On January 29, 2007, Carolina Tobacco Company issued a series of press releases stating that it had reached a $31 million settlement with various States and that the settlement resolved issues related to its status as a cigarette manufacturer under Georgia’s state law for the period from 1999 through mid-2003. That press release is neither a complete nor accurate description of the settlement.

First, Carolina Tobacco’s assertion that the settlement included an agreement that “Carolina Tobacco will be recognized as the manufacturer of ROGER® brand cigarettes during the disputed period” is simply untrue. The settlement expressly does not decide that issue, stating that it is a “compromise of disputed claims,” and that the Parties “have not and do not admit liability to any other Party,” such as would arise from a determination that Carolina Tobacco was the manufacturer of the “Roger” brand of cigarettes.

Second, the statement that the settlement will result in Carolina being allowed to sell cigarettes in the State of Georgia is also untrue. Attorney General Baker has determined that Carolina Tobacco Co.’s “Roger” brand of cigarettes cannot legally be sold in Georgia, and that decision is currently under review in the Georgia courts.

Further, the release understates the amount received by the State from this settlement – the true amount is actually $1,317,164.81, rather than the $760,000.00 that Carolina Tobacco claimed Georgia received. The amount is inaccurate because Carolina Tobacco’s press release ignores a fundamental fact: the settlement primarily resolved litigation brought by California in 2003 on behalf of Georgia and other states against House of Prince and its subsidiary, House of Prince Riga (“Riga”), to enforce compliance with the tobacco Master Settlement Agreement (“MSA”). The MSA was the landmark 1998 agreement that resolved the litigation brought by the States against the major tobacco companies over public health costs associated with smoking. Current and future payments to the states are based on the number of cigarettes manufactured by a particular tobacco company.

In this litigation against Carolina Tobacco, House of Prince, and Riga, the states alleged that House of Prince and Riga manufactured cigarettes for Carolina Tobacco but had failed to pay the states for those cigarettes in violation of House of Prince’s obligations as a signatory to the MSA. In 2005, the States agreed with House of Prince to settle that litigation for more than $51 million plus interest for those cigarettes. Approximately $3 million of the settlement was based on a similar settlement entered into with an entity unrelated to Carolina Tobacco for which Riga also made cigarettes.

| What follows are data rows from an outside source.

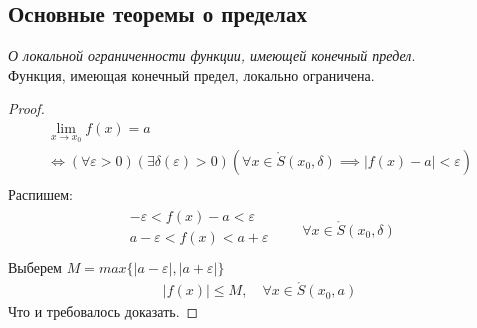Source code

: \subsection{Основные теоремы о пределах}

\begin{theorem}
  \textit{О локальной ограниченности функции, имеющей конечный предел}. \\
  Функция, имеющая конечный предел, локально ограничена.
\end{theorem}
\begin{proof}
  \begin{gather*}
    \lim_{x \to x_0} f(x) = a \\
    \iff (\forall \varepsilon > 0)(\exists \delta(\varepsilon) > 0) (\forall x \in \mathring{S}(x_0, \delta) \implies |f(x) - a| < \varepsilon) \\
  \end{gather*}
  Распишем:
  \begin{gather*}
    \begin{matrix}
      - \varepsilon < f(x) - a < \varepsilon \\
      a - \varepsilon < f(x) < a + \varepsilon \\
    \end{matrix}
    \qquad
    \forall  x \in \mathring{S}(x_0, \delta)
  \end{gather*}
  Выберем $M = max\{|a - \varepsilon|, |a + \varepsilon|\}$ 
  \begin{gather*}
    |f(x)| \le  M, \quad \forall  x \in  \mathring{S}(x_0, a)
  \end{gather*}
  Что и требовалось доказать.
\end{proof}

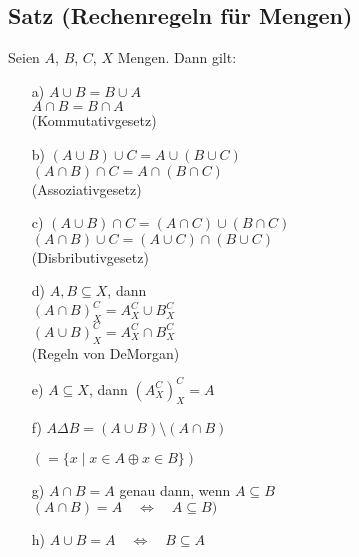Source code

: \documentclass[a4paper, 12pt, twoside] {article}
\begin{document}

\subsection{Satz (Rechenregeln für Mengen)} %

Seien $A$, $B$, $C$, $X$ Mengen. Dann gilt:
\begin{itemize}
	\item[a)]
		$A \cup B = B \cup A$ \\
		$A \cap B = B \cap A$ \\
		(Kommutativgesetz)
		
	\item[b)]
		$(A \cup B) \cup C = A \cup (B \cup C)$ \\	
		$(A \cap B) \cap C = A \cap (B \cap C)$ \\
		(Assoziativgesetz)
		
	\item[c)]
		$(A \cup B) \cap C = (A \cap C) \cup (B \cap C)$ \\
		$(A \cap B) \cup C = (A \cup C) \cap (B \cup C)$ \\
		(Disbributivgesetz)
		
	\item[d)]
		$A,B \subseteq X$, dann \\
		$(A \cap B)^C_X = A^C_X \cup B^C_X$ \\
		$(A \cup B)^C_X = A^C_X \cap B^C_X$ \\
		(Regeln von DeMorgan)
		
	\item[e)]
		$A \subseteq X$, dann $(A^C_X)^C_X = A$
		
	\item[f)]
		$A \Delta B = (A \cup B) \setminus (A \cap B)$
		
		$(=\{x \mid x \in A \oplus x \in B\})$
			
		\begin{venndiagram2sets}
		\fillANotB \fillBNotA
		\end{venndiagram2sets}
		
	\item[g)]
		$A \cap B = A$ genau dann, wenn $A \subseteq B$ \\
		$(A \cap B) = A \quad \Leftrightarrow \quad A \subseteq B)$
		
	\item[h)]
		$A \cup B = A \quad \Leftrightarrow \quad B \subseteq A$
\end{itemize}
\end{document}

Carolina Tobacco, for its part, was involved in litigation with the States to try to force them to recognize Carolina Tobacco as the manufacturer of the Riga cigarettes, as well as to force the States to accept Carolina Tobacco’s escrow deposits for the Riga Cigarettes that Georgia law required of companies like Carolina Tobacco that were not party to the Master Settlement Agreement. Carolina Tobacco obtained several preliminary injunctions forcing the States to accept the escrow deposits pending state court decisions on whether Carolina Tobacco was the manufacturer of the Riga cigarettes. By 2003, it had deposited $31 million into escrow for the Riga cigarettes. It had promised House of Prince, though, that it would reimburse House of Prince if House of Prince were required to make MSA payments for the Riga cigarettes and gave House of Prince a lien on its rights in the escrow deposits. When the States agreed to the settlement with House of Prince, they also agreed that Carolina Tobacco could withdraw the $31 million from escrow (since House of Prince was making MSA payments for those same cigarettes), and Carolina Tobacco provided those funds to House of Prince pursuant to their agreement. House of Prince was required to pay another $17 million to complete its settlement with the States.

Accordingly, nothing in the House of Prince settlement agreement or in the resolution of the foregoing litigation supports Carolina Tobacco’s contention that the settlement resulted in an agreement by the States that Carolina Tobacco was the manufacturer for the Riga cigarettes. Similarly, because the payments from House of Prince fully resolved the financial issues for these cigarettes, the States agreed they would not take action against Carolina Tobacco based on any issues relating to those cigarettes. However, nothing in that agreement changes Carolina Tobacco’s current status in any State or determines that any State will automatically place Carolina Tobacco on its directory or allow it to sell in the State. Carolina Tobacco remains a non-signatory to the MSA and, to the extent that it is now a manufacturer, Carolina Tobacco would be obligated to comply with the Georgia’s escrow deposit laws.